* _Directive_
Reproduce the text of every record below word for word, leaving out the pictures.

BEGIN Study material

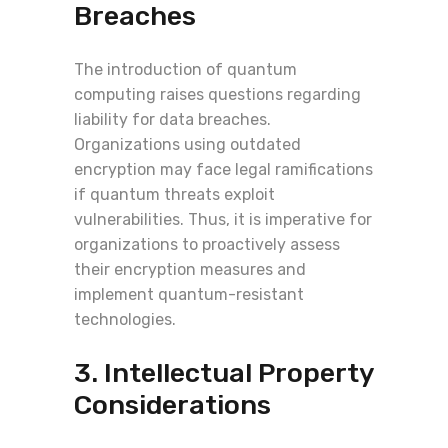
Breaches
The introduction of quantum
computing raises questions regarding
liability for data breaches.
Organizations using outdated
encryption may face legal ramifications
if quantum threats exploit
vulnerabilities. Thus, it is imperative for
organizations to proactively assess
their encryption measures and
implement quantum-resistant
technologies.
3. Intellectual Property
Considerations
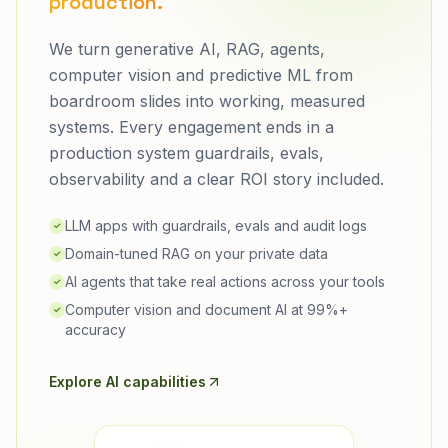
production.
We turn generative AI, RAG, agents,
computer vision and predictive ML from
boardroom slides into working, measured
systems. Every engagement ends in a
production system guardrails, evals,
observability and a clear ROI story included.
LLM apps with guardrails, evals and audit logs
✓
Domain-tuned RAG on your private data
✓
AI agents that take real actions across your tools
✓
Computer vision and document AI at 99%+
✓
accuracy
Explore AI capabilities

END Study material

* _Response to the task_
Breaches
The introduction of quantum
computing raises questions regarding
liability for data breaches.
Organizations using outdated
encryption may face legal ramifications
if quantum threats exploit
vulnerabilities. Thus, it is imperative for
organizations to proactively assess
their encryption measures and
implement quantum-resistant
technologies.
3. Intellectual Property
Considerations
production.
We turn generative AI, RAG, agents,
computer vision and predictive ML from
boardroom slides into working, measured
systems. Every engagement ends in a
production system guardrails, evals,
observability and a clear ROI story included.
LLM apps with guardrails, evals and audit logs
✓
Domain-tuned RAG on your private data
✓
AI agents that take real actions across your tools
✓
Computer vision and document AI at 99%+
✓
accuracy
Explore AI capabilities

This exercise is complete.